DIRECTIVE:
Please format the text of the records from the line with "Revitalisierungs- und Regeneratio" to the line with "イズ パティシエ」オンラインストア", both included, as a JSON list of strings with one string per line and no blank lines. Leave the pictures out of the answer.

WORKING DATA:

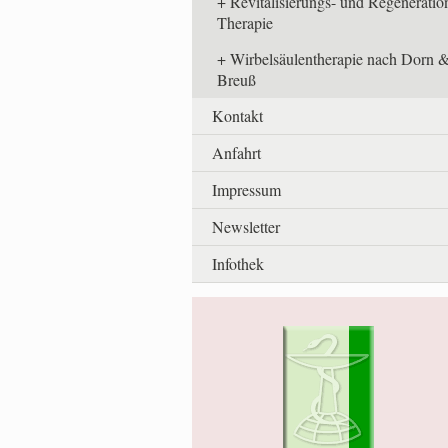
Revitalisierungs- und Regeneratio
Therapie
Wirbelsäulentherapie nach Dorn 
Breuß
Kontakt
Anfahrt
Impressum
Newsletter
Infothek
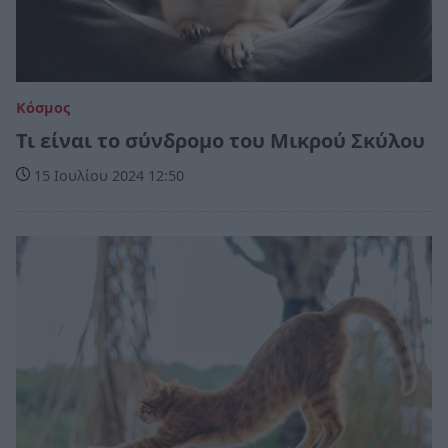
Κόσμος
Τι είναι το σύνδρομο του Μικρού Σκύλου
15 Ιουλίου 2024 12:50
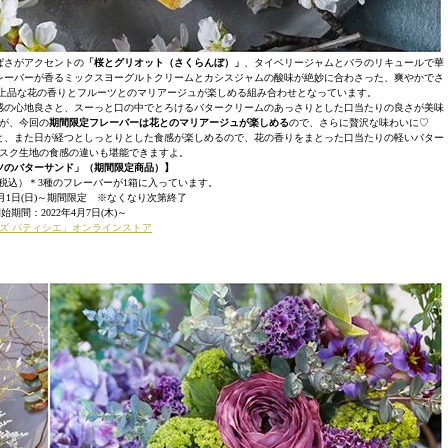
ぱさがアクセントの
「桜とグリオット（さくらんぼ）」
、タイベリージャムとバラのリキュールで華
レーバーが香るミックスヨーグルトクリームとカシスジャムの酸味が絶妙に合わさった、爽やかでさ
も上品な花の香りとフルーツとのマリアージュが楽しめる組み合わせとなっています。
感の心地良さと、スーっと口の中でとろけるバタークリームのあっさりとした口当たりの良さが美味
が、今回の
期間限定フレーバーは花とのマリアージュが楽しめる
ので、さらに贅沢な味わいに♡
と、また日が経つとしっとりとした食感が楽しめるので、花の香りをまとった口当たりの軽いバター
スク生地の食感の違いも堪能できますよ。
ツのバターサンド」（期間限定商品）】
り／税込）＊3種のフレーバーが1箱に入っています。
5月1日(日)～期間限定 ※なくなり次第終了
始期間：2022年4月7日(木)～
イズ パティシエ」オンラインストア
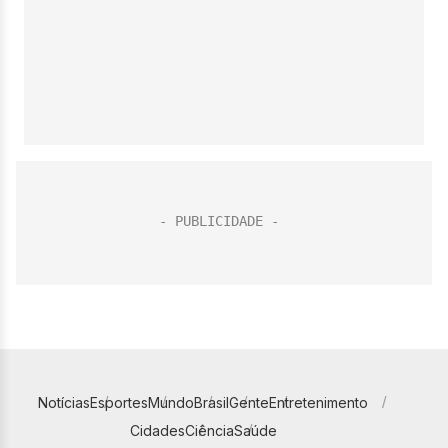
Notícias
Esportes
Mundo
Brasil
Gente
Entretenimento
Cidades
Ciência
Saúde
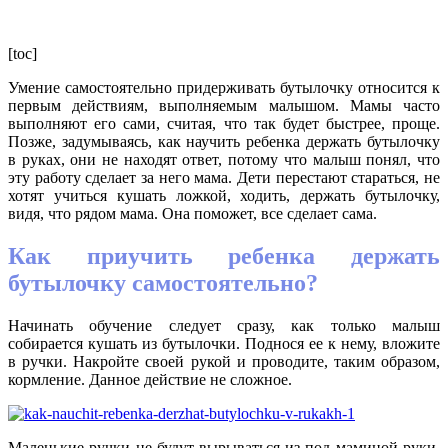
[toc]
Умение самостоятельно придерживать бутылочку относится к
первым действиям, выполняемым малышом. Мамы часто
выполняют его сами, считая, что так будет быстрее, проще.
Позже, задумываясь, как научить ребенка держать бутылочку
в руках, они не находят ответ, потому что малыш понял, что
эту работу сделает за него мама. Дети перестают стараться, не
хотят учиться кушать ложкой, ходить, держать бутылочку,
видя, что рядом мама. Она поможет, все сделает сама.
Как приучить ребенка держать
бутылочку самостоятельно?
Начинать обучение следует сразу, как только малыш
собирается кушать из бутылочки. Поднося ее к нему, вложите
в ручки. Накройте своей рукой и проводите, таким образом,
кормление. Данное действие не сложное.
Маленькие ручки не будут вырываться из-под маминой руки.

==

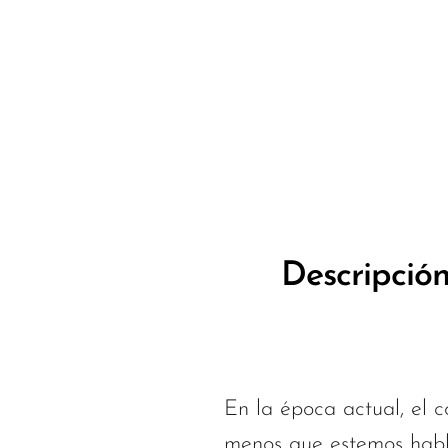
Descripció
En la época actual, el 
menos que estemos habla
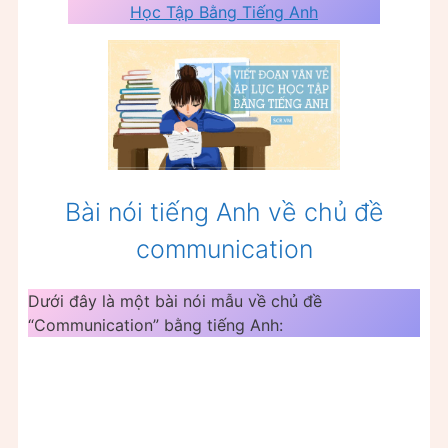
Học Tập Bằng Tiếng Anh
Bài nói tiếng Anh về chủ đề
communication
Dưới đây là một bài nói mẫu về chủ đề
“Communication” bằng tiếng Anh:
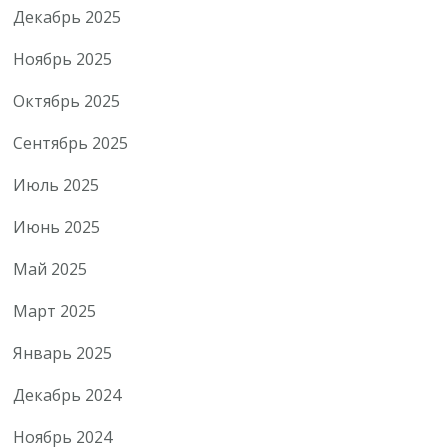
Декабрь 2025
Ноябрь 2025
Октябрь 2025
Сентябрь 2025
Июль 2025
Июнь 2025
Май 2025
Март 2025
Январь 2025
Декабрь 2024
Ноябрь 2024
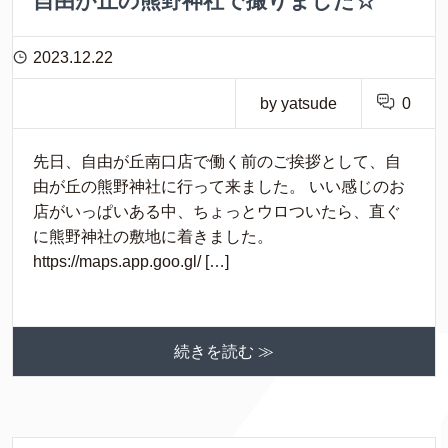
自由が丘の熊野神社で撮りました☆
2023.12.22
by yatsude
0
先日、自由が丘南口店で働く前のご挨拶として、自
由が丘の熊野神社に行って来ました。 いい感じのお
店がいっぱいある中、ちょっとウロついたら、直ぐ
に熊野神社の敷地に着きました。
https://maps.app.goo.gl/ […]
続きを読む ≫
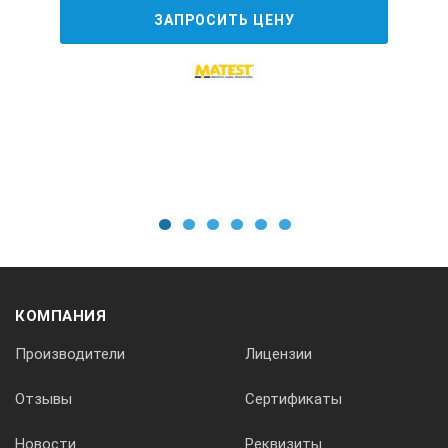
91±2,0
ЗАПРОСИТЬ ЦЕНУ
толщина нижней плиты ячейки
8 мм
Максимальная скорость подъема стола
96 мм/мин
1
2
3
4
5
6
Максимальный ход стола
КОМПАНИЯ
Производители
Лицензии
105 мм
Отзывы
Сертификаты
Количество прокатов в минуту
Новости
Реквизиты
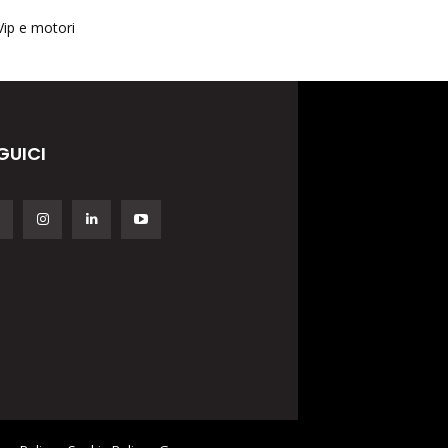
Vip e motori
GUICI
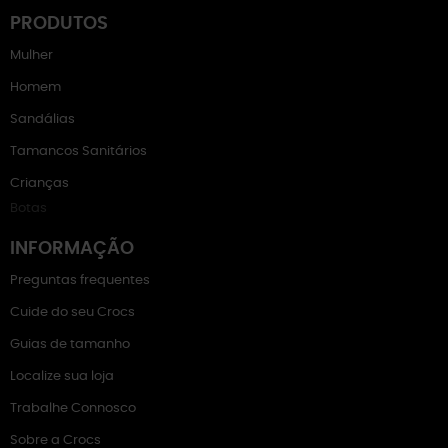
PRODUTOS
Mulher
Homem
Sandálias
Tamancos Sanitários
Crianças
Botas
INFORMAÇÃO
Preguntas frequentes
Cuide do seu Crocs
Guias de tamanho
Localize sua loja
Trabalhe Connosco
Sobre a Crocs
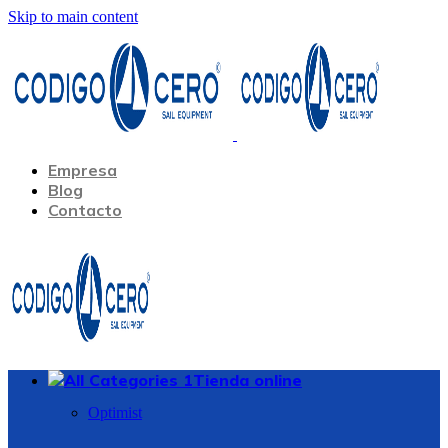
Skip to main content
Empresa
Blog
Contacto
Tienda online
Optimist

YOUR RESPONSE:
[
  "Revitalisierungs- und Regeneratio",
  "Therapie",
  "Wirbelsäulentherapie nach Dorn ",
  "Breuß",
  "Kontakt",
  "Anfahrt",
  "Impressum",
  "Newsletter",
  "Infothek",
  "Κόσμος",
  "Τι είναι το σύνδρομο του Μικρού Σκύλου",
  "15 Ιουλίου 2024 12:50",
  "ぱさがアクセントの",
  "「桜とグリオット（さくらんぼ）」",
  "、タイベリージャムとバラのリキュールで華",
  "レーバーが香るミックスヨーグルトクリームとカシスジャムの酸味が絶妙に合わさった、爽やかでさ",
  "も上品な花の香りとフルーツとのマリアージュが楽しめる組み合わせとなっています。",
  "感の心地良さと、スーっと口の中でとろけるバタークリームのあっさりとした口当たりの良さが美味",
  "が、今回の",
  "期間限定フレーバーは花とのマリアージュが楽しめる",
  "ので、さらに贅沢な味わいに♡",
  "と、また日が経つとしっとりとした食感が楽しめるので、花の香りをまとった口当たりの軽いバター",
  "スク生地の食感の違いも堪能できますよ。",
  "ツのバターサンド」（期間限定商品）】",
  "り／税込）＊3種のフレーバーが1箱に入っています。",
  "5月1日(日)～期間限定 ※なくなり次第終了",
  "始期間：2022年4月7日(木)～",
  "イズ パティシエ」オンラインストア"
]